Assessment of variation in pairs of selected 3D images at ages 3, 12 and 18 months
The mean, p50, p90 and p95 of the variation in the face and nasolabial area of controls and UCLP subjects did not differ significantly in the current study. Age was not related to variation in facial expression in children with or without UCLP at the ages of 3, 12 and 18 months. The explanation for this is that a carefully instructed photographer can capture multiple 3D facial images of an infant aged between 3 and 18 months with the same level of neutral facial expression. Results reported by Hermann et al. [
14] indicate that the ability of a photographer to recognise a neutral facial expression is one of many factors related to variations in 3D images. In the current study, 43% of all available 3D facial images of controls and UCLP subjects were included (Table
1). There was a tendency towards a higher percentage of included 3D facial images in subjects at 3 months of age (58%) and a tendency towards a lower percentage of included 3D facial images in subjects at 12 months of age (32%) and 18 months of age (38%). An explanation for the higher percentage of included 3D facial images of subjects aged 3 months might be that they are less aware of the process of image capturing, and therefor unconsciously more cooperative or easier to district than subjects aged 12 and 18 months. We recommend a thorough review by the photographer after 5–8 3D images of the same child have been captured, in order to maximise the number of high-quality 3D images with a neutral facial expression. Furthermore, the quality of the process of selecting eligible 3D images has a strong influence on outcome. To achieve a good selection of eligible 3D images of the same child, two observers were calibrated for the independent selection of eligible 3D images. The inter-observer agreement of 0.90 indicates that selection of high-quality 3D images can be reliably performed. This is a crucial factor for both reliability of results within a single study and for comparison of results derived from different studies.

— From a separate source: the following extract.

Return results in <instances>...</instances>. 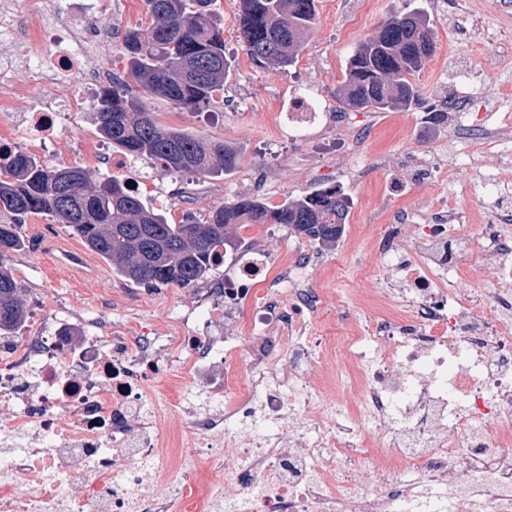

Assessment of variation in pairs of selected 3D images: the whole face vs. the nasolabial area
Statistically significant differences were found in the mean, p50, p90 and p95 variation of the face compared to the nasolabial area for all ages in controls and at age 3 months in UCLP subjects. As expected, variation was larger in the nasolabial area than in the full face due to movement of the lips and mandible. In the total subject pool (including controls and UCLP subjects), the p95 of the mean variation of the face ranged from 1.01 to 1.38 mm, whereas the p95 of the mean variation of the nasolabial area in UCLP at age 3 months was up to 3.00 mm with a sd of 2.47 mm, indicating that in this specific region, reliability was questionable. Conversely, mean variation in the nasolabial area was 0.88 mm at most, which is well below 1 mm and therefore clinically acceptable. In general, the upper quartile was below a mean variation of 1 mm. Exceptions to this were the nasolabial region in UCLP subjects at age 3 and 18 months and the nasolabial region of controls at age 12 months. Also, outliers in the higher mean variation were present indicating an unsteady character of the nasolabial region due to variation in involuntary facial expression.